So last year, I touched on what my major meant to me in this post. As a junior now, I feel like I have a much better grip on electrical engineering as an academic discipline, and what part of EE interests me. At USC, an EE major has 4 choices or “quadrants” of specialties to choose from after taking an introduction to each area as well as some other general EE courses. A student completes those general courses, two specialty courses in two quadrants, and finally 3 elective courses from one sub-area within that quadrant. The four areas to choose from are computer engineering, electromagnetics, signals and systems, and circuits. Each of those areas then has further specialties, such as robotics and controls, or networks, or integrated circuits. Generally, students really interested in programming, computers, and digital logic go the computer engineering route. Students who love math (a lot) might be interested in the math-intensive signals and systems approach (which can also incorporate programming in a robotics specialization). Electromagnetics and Circuits might interest students who typically enjoy physics. However, many people are attracted to their quadrant for various reasons. I, for example, am choosing to go into the circuits quadrant with electronic circuits because I think at some point I will work for a semiconductor company as an engineer and hopefully at some point a patent attorney. I want to take a VLSI design course and familiarize myself with as many different types of circuits as possible. In my two internships at Qualcomm, talking to patent attorneys made me realize that a large portion of patent applications and technologies from the company consisted of some type of circuit and circuit diagrams. Going into this quadrant seemed to be both a practical and interesting choice for me:) I am taking EE338, introduction to semiconductor physics, right now. I think it’s really interesting stuff, and I feel like I am doing well/have found my niche in EE. After being around wafers my whole life (my dad works in industry), it’s a good feeling to finally understand how they are made at the most basic level:)

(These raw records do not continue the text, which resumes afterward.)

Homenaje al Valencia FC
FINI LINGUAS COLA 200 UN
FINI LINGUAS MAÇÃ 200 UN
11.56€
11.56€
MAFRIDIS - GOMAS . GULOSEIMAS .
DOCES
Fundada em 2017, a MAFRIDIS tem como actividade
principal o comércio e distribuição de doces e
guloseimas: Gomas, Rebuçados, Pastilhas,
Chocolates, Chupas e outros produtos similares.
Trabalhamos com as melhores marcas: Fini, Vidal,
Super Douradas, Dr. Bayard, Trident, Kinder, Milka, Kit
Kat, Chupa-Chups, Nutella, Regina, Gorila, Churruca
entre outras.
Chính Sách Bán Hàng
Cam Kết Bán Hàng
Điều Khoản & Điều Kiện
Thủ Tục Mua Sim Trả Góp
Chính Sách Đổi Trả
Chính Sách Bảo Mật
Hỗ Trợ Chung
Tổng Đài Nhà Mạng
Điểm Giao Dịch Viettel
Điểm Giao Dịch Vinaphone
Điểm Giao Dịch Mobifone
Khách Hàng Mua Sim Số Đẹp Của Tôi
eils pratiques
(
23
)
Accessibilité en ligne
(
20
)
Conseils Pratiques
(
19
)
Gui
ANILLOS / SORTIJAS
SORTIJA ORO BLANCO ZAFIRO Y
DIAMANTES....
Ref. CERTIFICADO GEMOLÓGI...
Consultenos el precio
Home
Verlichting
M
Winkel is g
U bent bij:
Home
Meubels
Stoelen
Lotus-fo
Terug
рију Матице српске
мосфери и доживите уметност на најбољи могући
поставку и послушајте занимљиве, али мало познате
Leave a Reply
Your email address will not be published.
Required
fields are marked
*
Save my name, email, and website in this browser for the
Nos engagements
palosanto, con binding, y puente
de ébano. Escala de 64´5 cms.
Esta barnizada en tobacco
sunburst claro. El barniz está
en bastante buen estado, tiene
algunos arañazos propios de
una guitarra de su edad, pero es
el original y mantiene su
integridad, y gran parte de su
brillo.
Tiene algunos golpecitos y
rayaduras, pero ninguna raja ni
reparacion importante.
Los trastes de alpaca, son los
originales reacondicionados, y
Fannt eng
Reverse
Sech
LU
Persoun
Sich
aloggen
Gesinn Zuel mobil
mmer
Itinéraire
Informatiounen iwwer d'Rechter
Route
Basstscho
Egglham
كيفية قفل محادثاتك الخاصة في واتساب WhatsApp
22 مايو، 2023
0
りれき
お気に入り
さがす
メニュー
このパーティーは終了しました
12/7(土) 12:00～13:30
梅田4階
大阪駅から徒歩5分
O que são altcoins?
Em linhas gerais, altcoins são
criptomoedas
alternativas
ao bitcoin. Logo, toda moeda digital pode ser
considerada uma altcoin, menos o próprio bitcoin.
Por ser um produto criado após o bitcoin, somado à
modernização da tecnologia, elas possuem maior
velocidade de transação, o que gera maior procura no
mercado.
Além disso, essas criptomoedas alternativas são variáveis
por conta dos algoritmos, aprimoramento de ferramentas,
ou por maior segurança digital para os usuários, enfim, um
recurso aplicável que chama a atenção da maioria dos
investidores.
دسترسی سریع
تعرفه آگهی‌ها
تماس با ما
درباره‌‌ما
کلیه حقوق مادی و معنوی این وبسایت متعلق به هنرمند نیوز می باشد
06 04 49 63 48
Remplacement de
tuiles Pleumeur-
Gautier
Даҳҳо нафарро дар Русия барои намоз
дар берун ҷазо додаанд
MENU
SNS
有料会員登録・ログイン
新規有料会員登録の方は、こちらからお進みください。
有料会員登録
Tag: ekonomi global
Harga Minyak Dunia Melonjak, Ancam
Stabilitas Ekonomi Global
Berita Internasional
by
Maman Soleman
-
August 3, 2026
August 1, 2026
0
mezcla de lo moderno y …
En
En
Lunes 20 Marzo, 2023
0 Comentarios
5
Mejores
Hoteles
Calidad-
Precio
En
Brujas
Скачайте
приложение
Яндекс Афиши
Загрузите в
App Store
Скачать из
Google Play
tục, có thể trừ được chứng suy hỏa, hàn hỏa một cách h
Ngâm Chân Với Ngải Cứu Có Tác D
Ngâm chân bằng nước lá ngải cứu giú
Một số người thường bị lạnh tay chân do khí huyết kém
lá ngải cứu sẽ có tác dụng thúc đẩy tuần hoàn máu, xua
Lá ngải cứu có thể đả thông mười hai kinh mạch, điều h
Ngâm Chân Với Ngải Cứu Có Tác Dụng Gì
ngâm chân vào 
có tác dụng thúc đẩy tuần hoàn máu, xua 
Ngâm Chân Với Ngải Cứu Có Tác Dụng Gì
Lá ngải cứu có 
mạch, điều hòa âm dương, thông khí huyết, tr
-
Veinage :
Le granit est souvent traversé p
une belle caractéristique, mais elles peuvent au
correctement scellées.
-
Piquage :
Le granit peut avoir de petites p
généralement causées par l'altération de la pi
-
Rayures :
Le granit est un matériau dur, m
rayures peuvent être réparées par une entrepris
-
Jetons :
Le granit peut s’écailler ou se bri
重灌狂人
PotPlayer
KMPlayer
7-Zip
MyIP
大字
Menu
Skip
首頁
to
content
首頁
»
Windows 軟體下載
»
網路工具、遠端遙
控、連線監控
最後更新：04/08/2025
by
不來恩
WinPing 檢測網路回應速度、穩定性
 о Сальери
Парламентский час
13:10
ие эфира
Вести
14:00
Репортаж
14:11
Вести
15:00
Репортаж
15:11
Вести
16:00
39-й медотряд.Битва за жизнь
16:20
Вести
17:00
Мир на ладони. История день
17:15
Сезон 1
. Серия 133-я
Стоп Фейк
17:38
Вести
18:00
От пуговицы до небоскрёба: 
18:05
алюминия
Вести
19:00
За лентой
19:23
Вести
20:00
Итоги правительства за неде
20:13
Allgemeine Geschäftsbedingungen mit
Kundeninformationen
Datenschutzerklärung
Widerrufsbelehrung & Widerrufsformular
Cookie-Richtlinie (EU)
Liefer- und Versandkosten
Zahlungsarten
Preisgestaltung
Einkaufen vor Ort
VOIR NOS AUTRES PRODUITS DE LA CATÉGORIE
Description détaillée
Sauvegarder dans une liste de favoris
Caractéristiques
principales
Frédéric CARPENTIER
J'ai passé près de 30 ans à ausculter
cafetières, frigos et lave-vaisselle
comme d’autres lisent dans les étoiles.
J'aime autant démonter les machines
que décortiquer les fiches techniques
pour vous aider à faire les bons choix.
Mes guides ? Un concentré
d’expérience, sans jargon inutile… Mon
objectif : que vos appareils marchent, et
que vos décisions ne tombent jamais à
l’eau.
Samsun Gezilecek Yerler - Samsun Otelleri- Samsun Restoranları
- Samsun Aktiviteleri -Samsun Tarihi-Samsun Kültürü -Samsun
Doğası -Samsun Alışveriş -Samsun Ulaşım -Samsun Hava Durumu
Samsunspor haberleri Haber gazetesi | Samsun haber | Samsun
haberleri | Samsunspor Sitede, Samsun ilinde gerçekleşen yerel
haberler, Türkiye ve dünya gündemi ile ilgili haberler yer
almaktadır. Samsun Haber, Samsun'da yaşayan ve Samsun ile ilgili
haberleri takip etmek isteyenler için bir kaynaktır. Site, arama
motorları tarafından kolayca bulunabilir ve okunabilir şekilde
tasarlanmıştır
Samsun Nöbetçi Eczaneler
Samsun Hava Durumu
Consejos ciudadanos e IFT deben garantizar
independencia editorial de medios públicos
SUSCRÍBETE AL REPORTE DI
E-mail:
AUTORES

I think for me, more profound than just a set of classes that gives you some basic skills, EE (like most other engineering majors) teaches you how to think critically and solve problems. Personally, two and a half years into the program, I see tremendous growth in myself and it’s incredibly rewarding. I came into college thinking I wanted to be a broadcast journalist at some point. However, I didn’t merely want to study broadcast journalism. I wanted to take up an area of study that would equip me with entirely new skills and essentially make me smarter. I’m in EE330 right now, an electromagnetics class, and a lot of the information we are covering now is stuff I had to do in my E&M semester of physics. I definitely struggled with concepts like Gauss’s Law the first time I had to deal with them in classes. I see so much improvement in my understanding of these concepts and my ability to problem solve.
Furthermore, aside from just classes and the academia, I have come to love my peers and the faculty in electrical engineering. I rarely do an assignment alone, so it’s a good thing to like the people around me:) Early on when I was questioning my ability to complete the major, the people were what kept me in it. They continue to do so! I am so amazed by the things they involve themselves in, and they constantly inspire me with their goals and dreams. It’s an environment and peer group I can’t imagine trading for anything. I am so excited by the possibilities that EE as a whole is able to provide me. I think all doors are open to me, and I am excited to finish my degree and see how I can put it to work!